I am so excited–I cannot wait until he is old enough to share some of my favorite movies like the Matrix and the Lord of the Rings trilogies.  I will never forget the first time I saw the Matrix.  I was told to go see it but wasn’t told anything about it-just go.  I remember sitting down with my friend in Brazil in a theater in Sao Paulo.  In the opening scene there is Trinity sitting with her back to the screen all in shiny black vinyl.  The next moment she begins to run around the walls of the room as machine gun fire chases her.  It was one of the most thrilling movie-going experiences I have ever had.  There was one spine tingling scene after another and a plot that I continue to try to resolve in my head even to this day it was so deep.  I cannot wait for him to see that! 
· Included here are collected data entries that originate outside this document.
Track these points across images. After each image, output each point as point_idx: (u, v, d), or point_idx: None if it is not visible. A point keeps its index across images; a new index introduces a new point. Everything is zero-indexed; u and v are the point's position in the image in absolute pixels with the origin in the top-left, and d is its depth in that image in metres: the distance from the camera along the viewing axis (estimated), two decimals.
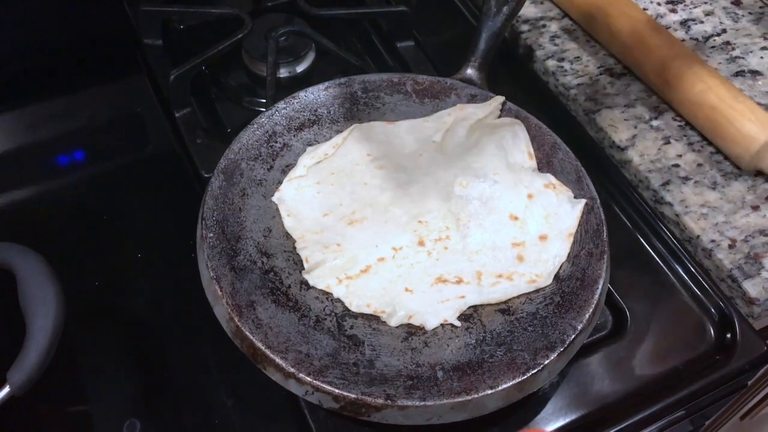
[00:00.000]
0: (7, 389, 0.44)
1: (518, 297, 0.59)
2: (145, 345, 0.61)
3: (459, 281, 0.59)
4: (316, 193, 0.63)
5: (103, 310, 0.63)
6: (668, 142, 0.74)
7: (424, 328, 0.56)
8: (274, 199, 0.63)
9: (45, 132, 0.78)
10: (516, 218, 0.61)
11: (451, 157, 0.66)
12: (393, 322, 0.57)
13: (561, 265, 0.60)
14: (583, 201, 0.62)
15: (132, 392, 0.58)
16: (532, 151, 0.67)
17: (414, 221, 0.62)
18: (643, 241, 0.69)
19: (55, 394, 0.57)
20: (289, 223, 0.61)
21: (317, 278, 0.58)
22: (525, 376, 0.53)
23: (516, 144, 0.66)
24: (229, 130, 0.77)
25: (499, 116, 0.69)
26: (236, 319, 0.54)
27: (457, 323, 0.57)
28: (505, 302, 0.58)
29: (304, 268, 0.59)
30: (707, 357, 0.62)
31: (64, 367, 0.57)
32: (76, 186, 0.72)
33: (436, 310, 0.57)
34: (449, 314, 0.57)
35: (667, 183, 0.71)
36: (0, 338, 0.51)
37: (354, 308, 0.57)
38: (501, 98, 0.70)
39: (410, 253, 0.60)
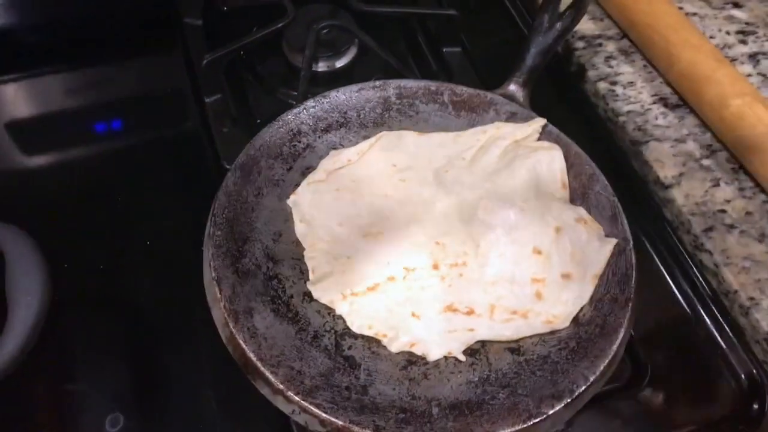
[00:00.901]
0: None
1: (531, 337, 0.55)
2: (139, 338, 0.60)
3: (470, 312, 0.55)
4: (333, 200, 0.60)
5: (102, 296, 0.62)
6: (717, 185, 0.69)
7: (425, 358, 0.53)
8: (289, 202, 0.60)
9: (79, 100, 0.77)
10: (539, 252, 0.58)
11: (480, 177, 0.62)
12: (394, 348, 0.54)
13: (581, 308, 0.56)
14: (614, 241, 0.58)
15: (119, 385, 0.57)
16: (567, 180, 0.63)
17: (431, 242, 0.58)
18: (675, 288, 0.65)
19: (42, 378, 0.56)
20: (300, 229, 0.59)
21: (321, 291, 0.56)
22: (525, 425, 0.50)
23: (550, 171, 0.62)
24: (258, 121, 0.75)
25: (538, 139, 0.65)
26: (231, 325, 0.52)
27: (462, 358, 0.54)
28: (516, 341, 0.55)
29: (309, 279, 0.57)
30: (729, 426, 0.57)
31: (54, 350, 0.57)
32: (94, 163, 0.71)
33: (441, 340, 0.54)
34: (455, 347, 0.54)
35: (710, 229, 0.66)
36: None
37: (355, 328, 0.54)
38: (542, 121, 0.66)
39: (422, 276, 0.57)
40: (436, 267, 0.57)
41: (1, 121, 0.74)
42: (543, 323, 0.55)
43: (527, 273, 0.57)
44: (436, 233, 0.59)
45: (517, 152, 0.64)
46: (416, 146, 0.64)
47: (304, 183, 0.61)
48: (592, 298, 0.57)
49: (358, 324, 0.55)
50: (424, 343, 0.54)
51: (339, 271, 0.57)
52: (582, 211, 0.61)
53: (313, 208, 0.60)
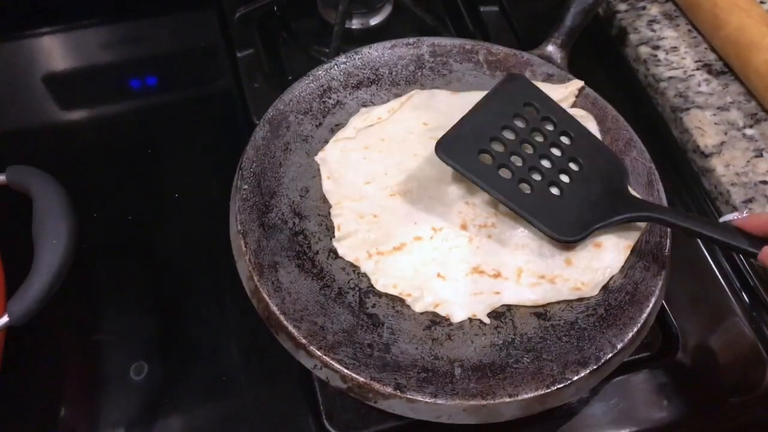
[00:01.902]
0: (5, 319, 0.43)
1: (558, 303, 0.54)
2: (165, 288, 0.60)
3: (497, 275, 0.54)
4: (362, 158, 0.59)
5: (130, 246, 0.62)
6: (760, 155, 0.67)
7: (449, 319, 0.53)
8: (317, 158, 0.59)
9: (113, 54, 0.77)
10: None
11: None
12: (418, 308, 0.53)
13: (612, 277, 0.55)
14: (643, 223, 0.57)
15: (144, 334, 0.57)
16: None
17: (460, 201, 0.57)
18: (710, 259, 0.63)
19: (69, 326, 0.57)
20: (327, 185, 0.58)
21: (347, 248, 0.55)
22: (549, 390, 0.49)
23: None
24: (290, 78, 0.74)
25: (574, 103, 0.64)
26: (256, 279, 0.52)
27: (487, 320, 0.53)
28: (543, 306, 0.54)
29: (335, 236, 0.56)
30: (761, 398, 0.56)
31: (81, 299, 0.57)
32: (125, 116, 0.71)
33: (466, 302, 0.53)
34: (479, 309, 0.53)
35: (750, 200, 0.64)
36: (11, 262, 0.50)
37: (379, 287, 0.54)
38: (579, 83, 0.64)
39: (450, 236, 0.56)
40: (464, 227, 0.56)
41: (37, 74, 0.75)
42: (571, 290, 0.54)
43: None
44: (465, 193, 0.58)
45: None
46: (448, 105, 0.63)
47: (332, 140, 0.60)
48: (623, 266, 0.55)
49: (382, 282, 0.54)
50: (448, 305, 0.53)
51: (365, 230, 0.56)
52: None
53: (341, 165, 0.59)
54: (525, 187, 0.55)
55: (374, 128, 0.61)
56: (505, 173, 0.55)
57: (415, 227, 0.56)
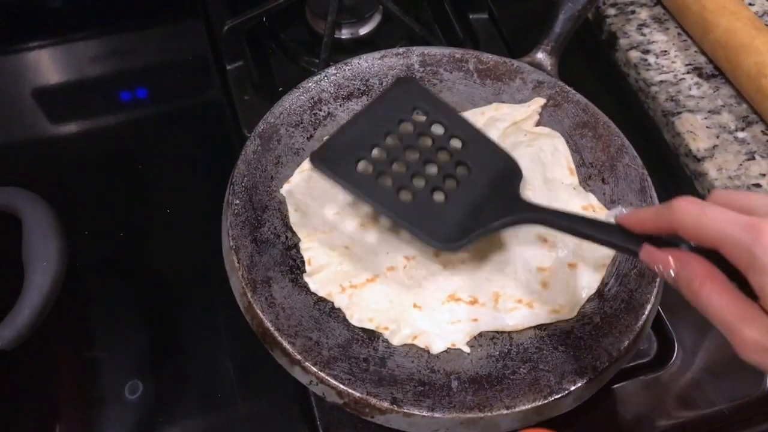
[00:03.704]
0: None
1: None
2: (158, 306, 0.59)
3: (474, 302, 0.54)
4: (329, 188, 0.58)
5: (122, 263, 0.61)
6: (752, 158, 0.67)
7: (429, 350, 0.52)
8: (282, 191, 0.58)
9: (102, 67, 0.77)
10: (545, 240, 0.56)
11: None
12: (396, 341, 0.52)
13: (608, 284, 0.55)
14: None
15: (138, 351, 0.57)
16: (573, 166, 0.61)
17: None
18: None
19: (62, 345, 0.56)
20: (295, 218, 0.57)
21: (319, 283, 0.54)
22: (546, 401, 0.49)
23: (555, 158, 0.61)
24: (280, 89, 0.74)
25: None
26: (249, 295, 0.52)
27: (467, 349, 0.52)
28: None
29: (305, 270, 0.55)
30: (759, 406, 0.56)
31: (73, 317, 0.57)
32: (114, 130, 0.71)
33: (444, 331, 0.53)
34: (459, 338, 0.52)
35: None
36: (1, 283, 0.50)
37: (355, 321, 0.53)
38: (541, 101, 0.64)
39: (424, 264, 0.55)
40: (437, 254, 0.55)
41: (27, 88, 0.74)
42: (549, 313, 0.54)
43: (533, 261, 0.55)
44: None
45: (518, 137, 0.62)
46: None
47: (297, 171, 0.59)
48: (618, 273, 0.55)
49: (357, 317, 0.53)
50: (427, 336, 0.52)
51: (336, 263, 0.55)
52: (591, 198, 0.59)
53: (307, 196, 0.58)
54: (406, 195, 0.53)
55: None
56: (385, 181, 0.53)
57: (388, 257, 0.55)
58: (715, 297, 0.37)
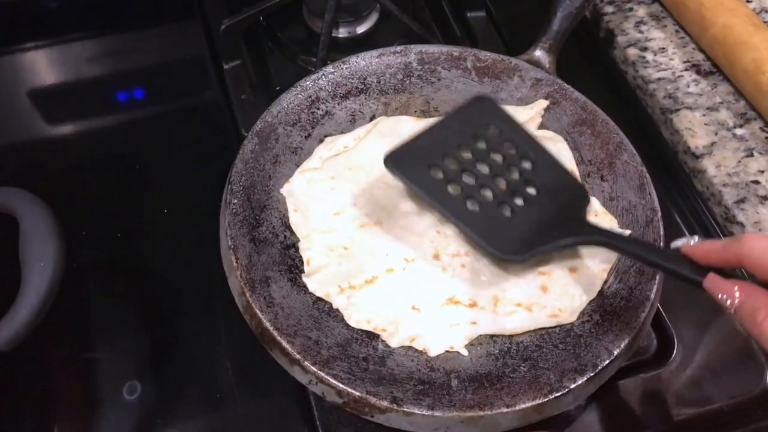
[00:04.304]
0: None
1: None
2: (157, 305, 0.59)
3: (473, 305, 0.53)
4: (329, 188, 0.58)
5: (120, 263, 0.61)
6: (751, 155, 0.67)
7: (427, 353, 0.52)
8: (283, 191, 0.58)
9: (99, 68, 0.77)
10: None
11: None
12: (394, 343, 0.52)
13: (607, 281, 0.55)
14: (627, 232, 0.57)
15: (136, 352, 0.56)
16: (576, 171, 0.61)
17: (432, 230, 0.57)
18: None
19: (60, 346, 0.56)
20: (295, 219, 0.57)
21: (318, 283, 0.54)
22: (546, 399, 0.49)
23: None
24: (278, 88, 0.73)
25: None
26: (248, 294, 0.51)
27: (465, 352, 0.52)
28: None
29: (304, 270, 0.55)
30: (758, 403, 0.55)
31: (71, 318, 0.56)
32: (112, 131, 0.71)
33: (443, 334, 0.52)
34: (457, 341, 0.52)
35: (742, 200, 0.64)
36: None
37: (353, 323, 0.52)
38: (544, 103, 0.64)
39: (423, 267, 0.55)
40: (437, 257, 0.55)
41: (23, 89, 0.74)
42: (548, 317, 0.53)
43: (533, 265, 0.55)
44: (436, 222, 0.57)
45: None
46: (415, 131, 0.62)
47: (297, 171, 0.59)
48: (618, 269, 0.55)
49: (356, 318, 0.52)
50: (425, 338, 0.52)
51: (335, 263, 0.55)
52: (594, 203, 0.59)
53: (308, 197, 0.58)
54: (473, 205, 0.54)
55: (341, 157, 0.60)
56: (453, 189, 0.55)
57: (387, 259, 0.55)
58: None
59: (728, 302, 0.41)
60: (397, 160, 0.54)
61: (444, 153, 0.56)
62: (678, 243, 0.46)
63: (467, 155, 0.57)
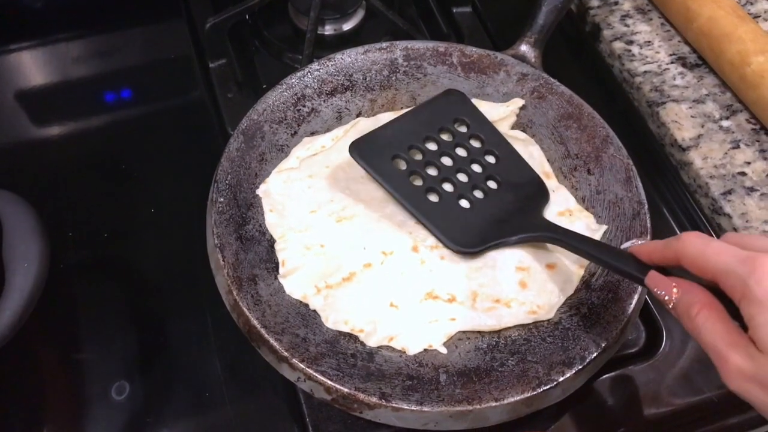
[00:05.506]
0: None
1: None
2: (144, 305, 0.59)
3: (451, 299, 0.53)
4: (306, 187, 0.58)
5: (107, 263, 0.61)
6: (737, 147, 0.67)
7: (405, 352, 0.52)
8: (259, 192, 0.57)
9: (85, 68, 0.76)
10: None
11: None
12: (371, 342, 0.51)
13: (594, 274, 0.55)
14: (604, 228, 0.57)
15: (125, 352, 0.56)
16: (550, 170, 0.61)
17: (410, 221, 0.56)
18: None
19: (47, 347, 0.56)
20: (270, 219, 0.56)
21: (294, 285, 0.53)
22: (535, 392, 0.49)
23: (531, 164, 0.60)
24: (264, 86, 0.73)
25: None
26: (235, 293, 0.51)
27: (443, 350, 0.52)
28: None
29: (279, 272, 0.54)
30: None
31: (58, 318, 0.56)
32: (98, 131, 0.70)
33: (421, 332, 0.52)
34: (436, 339, 0.52)
35: (729, 192, 0.64)
36: None
37: (330, 324, 0.52)
38: (520, 102, 0.64)
39: (401, 260, 0.55)
40: (415, 249, 0.55)
41: (9, 90, 0.74)
42: (527, 313, 0.53)
43: (511, 260, 0.55)
44: None
45: None
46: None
47: (274, 171, 0.59)
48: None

And the Lord of the Rings–what is there to say: from the first time you see Golum, the fear of the orks and uruk-hai, to the moment at which you see the ring falling into the fires of Mordor-well it just leaves you speechless.  And, oh, oh, Star Wars, just Star Wars.  I will always remember the excitement of each episode as the John Williams score blares to the opening of the film.  Oh my, it is just so overwhelming.  Yes, hi, I am Juan and I am a sci-fi/fantasy addict and I hope to turn my son into one too.  Is that so bad?  I can just blame it on the bad, bad TV.